Xena considered carefully how to answer. "I can sense that, yes, but I can also sense a thousand reasons not to go. I wouldn't be surprised to learn that Athena was woven into this somehow. When they said Cleon had taken over..."
"I thought about Aspasia," said Gabrielle.
"Yes," Xena said. "I did, too. We may never know her fate." Xena nuzzled into Gabrielle's neck then spoke the truth she'd been fearing, "I'm worried about you, Gabrielle."
"What's that supposed to mean?"
"Just that... even though I feel drawn toward going after Ephiny... I also have, I don't know, a feeling... Are you certain you won't stay in the Amazon Village?"
"Without you?" Gabrielle couldn't believe what she heard Xena suggesting. "You think we should separate?"
"I wish I knew..."
"I know what Demeter and Persephone would say!"
"Damn them!" shouted Xena before she could stop herself. "You know I don't really mean that."
"I know. It's a burden." Gabrielle pulled out of Xena's embrace enough to look her in the eye. "It's a burden we share. Share, Xena. Not one we separate over. I think they made that perfectly clear and I know that's how I feel in my gut."
"Me, too. Somewhere in there... amidst all the other junk." Xena sighed. "So we go to Lesbos?"
"I'd say that was a yes." Gabrielle drew Xena's forehead down and kissed it. "When do we leave?"
"When we're ready?" Xena offered.
"We'll need to send word to Eponin and Solari, I have to talk to my parents, we'll have to find a way to get there..."
"First, let's speak with our guests out there." Xena, ever the practical one, put things in order.
"Procne, Procris, thank you both for coming. Xena and I would like you to relay a message back to Eponin and Solari. Tell them that while we appreciate their offer of hospitality, we have pressing business to attend to and will be unavailable to return to the Amazon Village." Gabrielle spoke in her round-about political logic.
It didn't fool them for a moment. Procne smiled and said, "They foresaw this course of action, my Queen. As soon as we received word that you were in Amphipolis, two members of our party turned back while my sister and I continued on to speak with you. Eponin and Solari should arrive within two days to accompany you. We have secured a ship leaving from Eion at the mouth of the Strymon River."

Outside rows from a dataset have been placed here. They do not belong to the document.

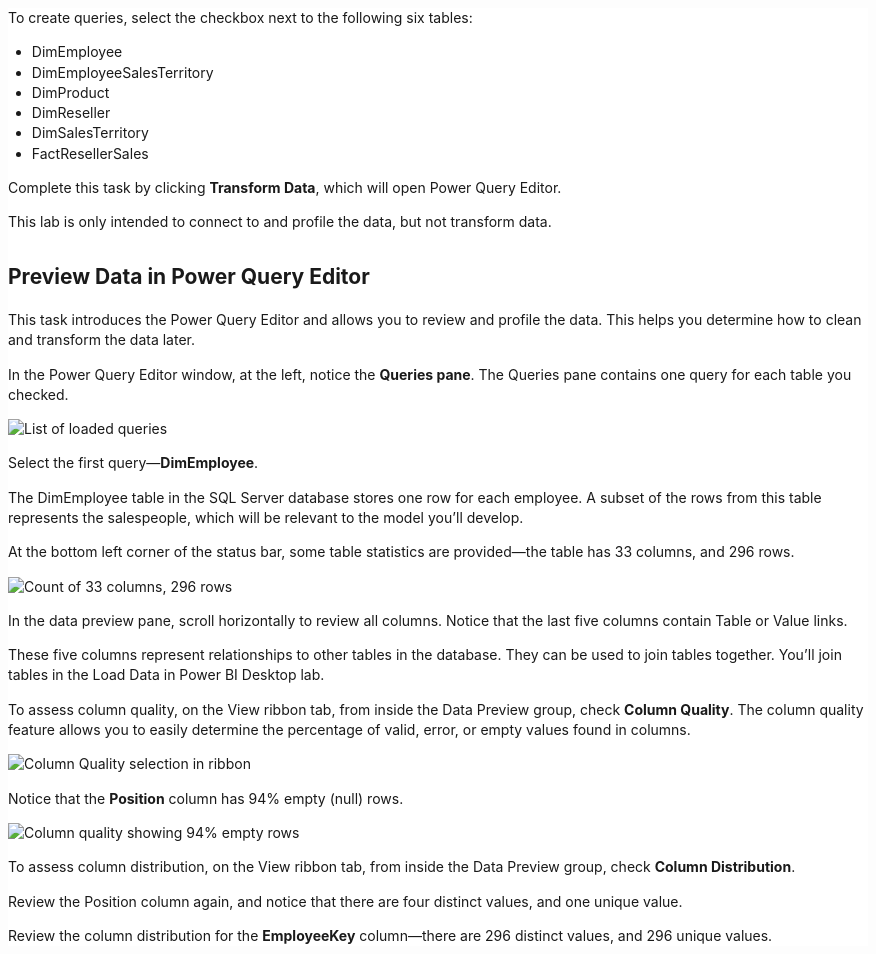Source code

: To create queries, select the checkbox next to the following six tables:

- DimEmployee
- DimEmployeeSalesTerritory
- DimProduct
- DimReseller
- DimSalesTerritory
- FactResellerSales

Complete this task by clicking **Transform Data**, which will open Power Query Editor.

This lab is only intended to connect to and profile the data, but not transform data.

## Preview Data in Power Query Editor

This task introduces the Power Query Editor and allows you to review and profile the data. This helps you determine how to clean and transform the data later.

In the Power Query Editor window, at the left, notice the **Queries pane**. The Queries pane contains one query for each table you checked.

![List of loaded queries](https://microsoftlearning.github.io/PL-300-Microsoft-Power-BI-Data-Analyst/Instructions/Linked_image_Files/01-prepare-data-with-power-query-in-power-bi-desktop_image20.png)

Select the first query—**DimEmployee**.

The DimEmployee table in the SQL Server database stores one row for each employee. A subset of the rows from this table represents the salespeople, which will be relevant to the model you’ll develop.

At the bottom left corner of the status bar, some table statistics are provided—the table has 33 columns, and 296 rows.

![Count of 33 columns, 296 rows](https://microsoftlearning.github.io/PL-300-Microsoft-Power-BI-Data-Analyst/Instructions/Linked_image_Files/01-prepare-data-with-power-query-in-power-bi-desktop_image22.png)

In the data preview pane, scroll horizontally to review all columns. Notice that the last five columns contain Table or Value links.

These five columns represent relationships to other tables in the database. They can be used to join tables together. You’ll join tables in the Load Data in Power BI Desktop lab.

To assess column quality, on the View ribbon tab, from inside the Data Preview group, check **Column Quality**. The column quality feature allows you to easily determine the percentage of valid, error, or empty values found in columns.

![Column Quality selection in ribbon](https://microsoftlearning.github.io/PL-300-Microsoft-Power-BI-Data-Analyst/Instructions/Linked_image_Files/01-prepare-data-with-power-query-in-power-bi-desktop_image23.png)

Notice that the **Position** column has 94% empty (null) rows.

![Column quality showing 94% empty rows](https://microsoftlearning.github.io/PL-300-Microsoft-Power-BI-Data-Analyst/Instructions/Linked_image_Files/01-prepare-data-with-power-query-in-power-bi-desktop_image24.png)

To assess column distribution, on the View ribbon tab, from inside the Data Preview group, check **Column Distribution**.

Review the Position column again, and notice that there are four distinct values, and one unique value.

Review the column distribution for the **EmployeeKey** column—there are 296 distinct values, and 296 unique values.
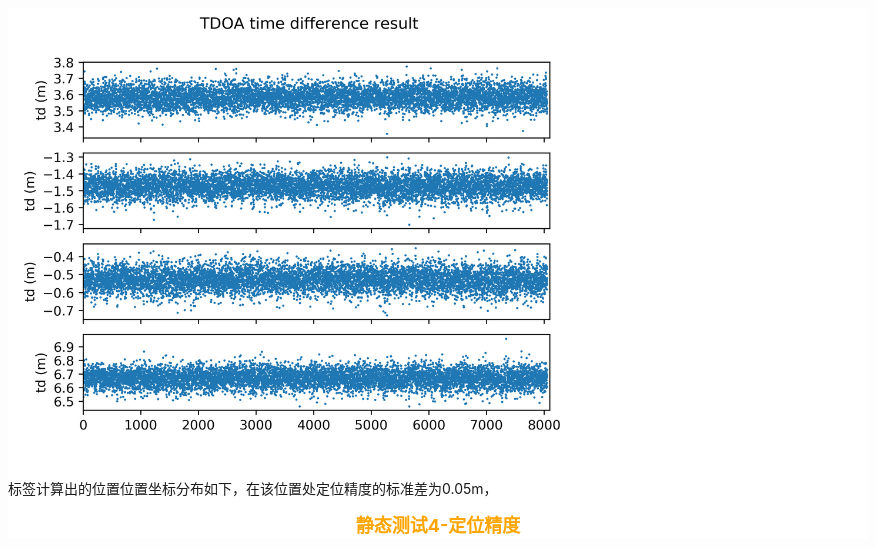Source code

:<img title="静态测试4-TDOA距离差" width="70%" height="70%" src="imgs/tdoa_td_20200731_2452.png" />
</div>
</p>

标签计算出的位置位置坐标分布如下，在该位置处定位精度的标准差为0.05m，

<p align="center">
<div style="text-align:center">
<span style="color:orange;font-size:large;font-weight:bold;text-align:center;">
静态测试4-定位精度
</span>
<br/>
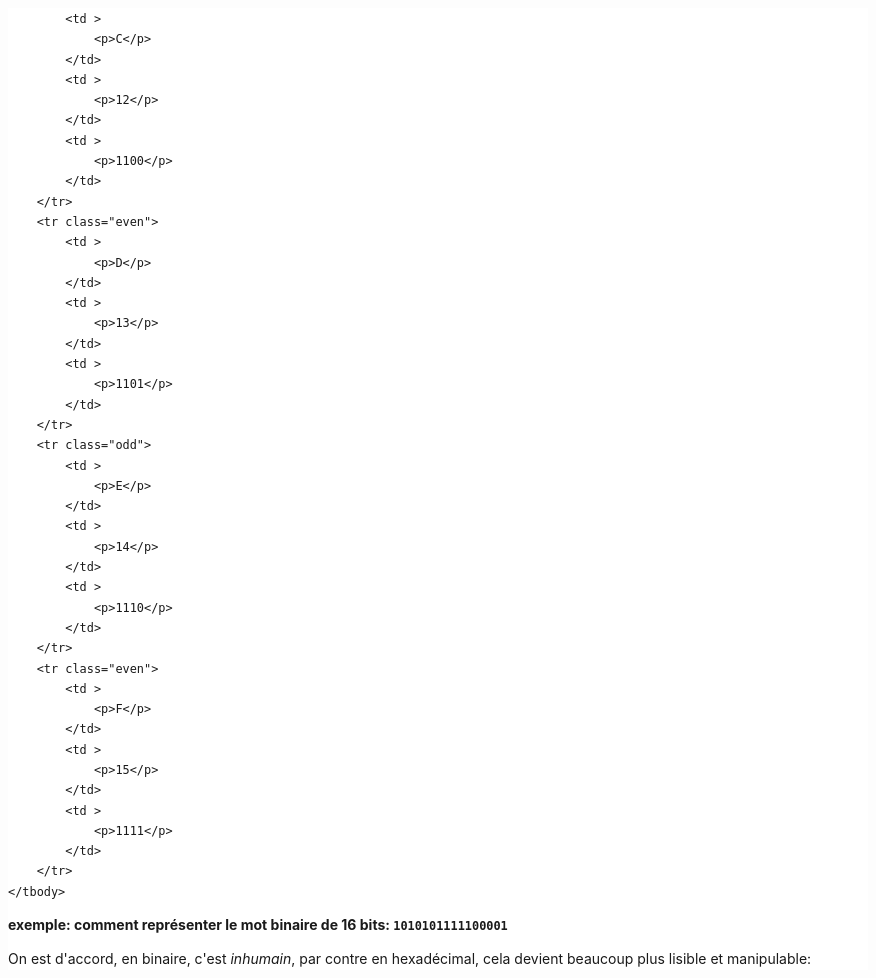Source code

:             <td >
                <p>C</p>
            </td>
            <td >
                <p>12</p>
            </td>
            <td >
                <p>1100</p>
            </td>
        </tr>
        <tr class="even">
            <td >
                <p>D</p>
            </td>
            <td >
                <p>13</p>
            </td>
            <td >
                <p>1101</p>
            </td>
        </tr>
        <tr class="odd">
            <td >
                <p>E</p>
            </td>
            <td >
                <p>14</p>
            </td>
            <td >
                <p>1110</p>
            </td>
        </tr>
        <tr class="even">
            <td >
                <p>F</p>
            </td>
            <td >
                <p>15</p>
            </td>
            <td >
                <p>1111</p>
            </td>
        </tr>
    </tbody>
</table>



**exemple: comment représenter le mot binaire de 16 bits: `1010101111100001`**

On est d'accord, en binaire, c'est *inhumain*, par contre en hexadécimal, cela devient beaucoup plus lisible et manipulable:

Xena chuckled. "Are we that predictable?"
Procris replied, "You are that honorable."
Gabrielle walked back to the inn alone, leaving Xena to discuss plans with Procne and Procris, knowing this was something she needed to face alone. The bard's feet, suddenly made of lead, took small shuffle steps, delaying as long as possible the encounter with her parents. They'll disown me. They'll tell me I can't leave with Xena. They'll run screaming from Amphipolis. They'll hate me.
She opened the tavern door, her mother and father were still at the table, waiting patiently. She drew up a chair and sat with them. "Before you say anything, I want to tell you I'm sorry. I didn't mean to keep anything from you. I... I guess I didn't think it was important for you to know. I'm sorry."
"Gabrielle," her father's voice was low, "we are very proud of you." She looked up into his hazel eyes, brimming with tears, her mother's matched his.
"Really," she choked.
Hecuba beamed, "More than we could ever say."
And in a flood of relief, Gabrielle felt the pieces falling back in place. She explained the situation with Ephiny and although Hecuba and Herodotus didn't want to see her go, they understood and told her she'd made the right decision.
So later that night, as she lay tucked up against Xena in the warrior's
bed, she could close her eyes and drift off to sleep with a sense of purpose.
It was amazing to her that even though they were about to slog off into
another battle, get back on a ship, probably face Athena, leave her family
behind... she felt more at peace than she had in moons. Maybe it was being
able to do something that helped. She laughed. Maybe it was too much of
Xena rubbing off on her. Like that could ever happen.